What is needed
Set down the data that follows again, exactly as written.

The data
·····

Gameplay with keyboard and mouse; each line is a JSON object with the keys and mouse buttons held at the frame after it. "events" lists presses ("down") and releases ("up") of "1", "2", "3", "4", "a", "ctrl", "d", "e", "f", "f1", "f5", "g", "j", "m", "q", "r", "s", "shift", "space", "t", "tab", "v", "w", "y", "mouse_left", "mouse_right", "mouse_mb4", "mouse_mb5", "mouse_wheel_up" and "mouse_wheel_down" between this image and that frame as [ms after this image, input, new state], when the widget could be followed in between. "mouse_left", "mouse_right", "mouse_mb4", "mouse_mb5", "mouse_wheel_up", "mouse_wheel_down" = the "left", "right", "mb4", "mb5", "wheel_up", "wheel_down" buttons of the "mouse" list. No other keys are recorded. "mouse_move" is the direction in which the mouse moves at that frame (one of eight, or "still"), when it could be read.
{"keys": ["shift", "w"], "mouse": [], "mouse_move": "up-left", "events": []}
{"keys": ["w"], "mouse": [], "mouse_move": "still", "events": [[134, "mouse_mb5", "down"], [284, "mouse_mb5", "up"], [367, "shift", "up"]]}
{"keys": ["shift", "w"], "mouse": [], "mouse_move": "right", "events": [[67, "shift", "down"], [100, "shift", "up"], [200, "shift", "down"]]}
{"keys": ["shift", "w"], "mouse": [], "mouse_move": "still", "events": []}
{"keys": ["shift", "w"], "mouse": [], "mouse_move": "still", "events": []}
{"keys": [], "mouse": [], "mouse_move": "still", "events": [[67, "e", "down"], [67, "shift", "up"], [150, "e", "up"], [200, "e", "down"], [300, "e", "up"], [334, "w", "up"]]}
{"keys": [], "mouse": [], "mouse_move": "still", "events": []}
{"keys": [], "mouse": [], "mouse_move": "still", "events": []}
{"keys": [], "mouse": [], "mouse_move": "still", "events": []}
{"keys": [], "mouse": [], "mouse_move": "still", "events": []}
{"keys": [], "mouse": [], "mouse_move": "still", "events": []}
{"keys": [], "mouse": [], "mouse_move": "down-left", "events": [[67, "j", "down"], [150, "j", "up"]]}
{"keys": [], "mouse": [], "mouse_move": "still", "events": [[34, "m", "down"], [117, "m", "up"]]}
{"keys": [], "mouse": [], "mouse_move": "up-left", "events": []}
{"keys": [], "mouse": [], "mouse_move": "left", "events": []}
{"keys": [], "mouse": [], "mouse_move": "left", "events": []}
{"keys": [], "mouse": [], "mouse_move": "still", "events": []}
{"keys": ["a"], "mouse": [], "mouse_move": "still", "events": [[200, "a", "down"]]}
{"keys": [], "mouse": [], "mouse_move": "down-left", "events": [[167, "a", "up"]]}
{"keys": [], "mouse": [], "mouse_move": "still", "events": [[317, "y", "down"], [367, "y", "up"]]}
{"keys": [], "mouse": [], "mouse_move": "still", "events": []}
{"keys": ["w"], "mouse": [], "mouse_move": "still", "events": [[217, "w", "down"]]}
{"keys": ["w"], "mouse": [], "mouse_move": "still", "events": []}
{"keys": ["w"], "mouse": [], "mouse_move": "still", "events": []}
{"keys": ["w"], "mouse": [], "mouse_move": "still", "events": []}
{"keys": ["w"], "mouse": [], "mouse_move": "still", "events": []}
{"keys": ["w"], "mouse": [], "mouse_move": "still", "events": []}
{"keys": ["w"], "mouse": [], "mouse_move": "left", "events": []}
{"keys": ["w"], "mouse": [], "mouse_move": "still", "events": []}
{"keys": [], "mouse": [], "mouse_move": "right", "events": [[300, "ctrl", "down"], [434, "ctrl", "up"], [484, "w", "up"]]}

·····

Response box
Gameplay with keyboard and mouse; each line is a JSON object with the keys and mouse buttons held at the frame after it. "events" lists presses ("down") and releases ("up") of "1", "2", "3", "4", "a", "ctrl", "d", "e", "f", "f1", "f5", "g", "j", "m", "q", "r", "s", "shift", "space", "t", "tab", "v", "w", "y", "mouse_left", "mouse_right", "mouse_mb4", "mouse_mb5", "mouse_wheel_up" and "mouse_wheel_down" between this image and that frame as [ms after this image, input, new state], when the widget could be followed in between. "mouse_left", "mouse_right", "mouse_mb4", "mouse_mb5", "mouse_wheel_up", "mouse_wheel_down" = the "left", "right", "mb4", "mb5", "wheel_up", "wheel_down" buttons of the "mouse" list. No other keys are recorded. "mouse_move" is the direction in which the mouse moves at that frame (one of eight, or "still"), when it could be read.
{"keys": ["shift", "w"], "mouse": [], "mouse_move": "up-left", "events": []}
{"keys": ["w"], "mouse": [], "mouse_move": "still", "events": [[134, "mouse_mb5", "down"], [284, "mouse_mb5", "up"], [367, "shift", "up"]]}
{"keys": ["shift", "w"], "mouse": [], "mouse_move": "right", "events": [[67, "shift", "down"], [100, "shift", "up"], [200, "shift", "down"]]}
{"keys": ["shift", "w"], "mouse": [], "mouse_move": "still", "events": []}
{"keys": ["shift", "w"], "mouse": [], "mouse_move": "still", "events": []}
{"keys": [], "mouse": [], "mouse_move": "still", "events": [[67, "e", "down"], [67, "shift", "up"], [150, "e", "up"], [200, "e", "down"], [300, "e", "up"], [334, "w", "up"]]}
{"keys": [], "mouse": [], "mouse_move": "still", "events": []}
{"keys": [], "mouse": [], "mouse_move": "still", "events": []}
{"keys": [], "mouse": [], "mouse_move": "still", "events": []}
{"keys": [], "mouse": [], "mouse_move": "still", "events": []}
{"keys": [], "mouse": [], "mouse_move": "still", "events": []}
{"keys": [], "mouse": [], "mouse_move": "down-left", "events": [[67, "j", "down"], [150, "j", "up"]]}
{"keys": [], "mouse": [], "mouse_move": "still", "events": [[34, "m", "down"], [117, "m", "up"]]}
{"keys": [], "mouse": [], "mouse_move": "up-left", "events": []}
{"keys": [], "mouse": [], "mouse_move": "left", "events": []}
{"keys": [], "mouse": [], "mouse_move": "left", "events": []}
{"keys": [], "mouse": [], "mouse_move": "still", "events": []}
{"keys": ["a"], "mouse": [], "mouse_move": "still", "events": [[200, "a", "down"]]}
{"keys": [], "mouse": [], "mouse_move": "down-left", "events": [[167, "a", "up"]]}
{"keys": [], "mouse": [], "mouse_move": "still", "events": [[317, "y", "down"], [367, "y", "up"]]}
{"keys": [], "mouse": [], "mouse_move": "still", "events": []}
{"keys": ["w"], "mouse": [], "mouse_move": "still", "events": [[217, "w", "down"]]}
{"keys": ["w"], "mouse": [], "mouse_move": "still", "events": []}
{"keys": ["w"], "mouse": [], "mouse_move": "still", "events": []}
{"keys": ["w"], "mouse": [], "mouse_move": "still", "events": []}
{"keys": ["w"], "mouse": [], "mouse_move": "still", "events": []}
{"keys": ["w"], "mouse": [], "mouse_move": "still", "events": []}
{"keys": ["w"], "mouse": [], "mouse_move": "left", "events": []}
{"keys": ["w"], "mouse": [], "mouse_move": "still", "events": []}
{"keys": [], "mouse": [], "mouse_move": "right", "events": [[300, "ctrl", "down"], [434, "ctrl", "up"], [484, "w", "up"]]}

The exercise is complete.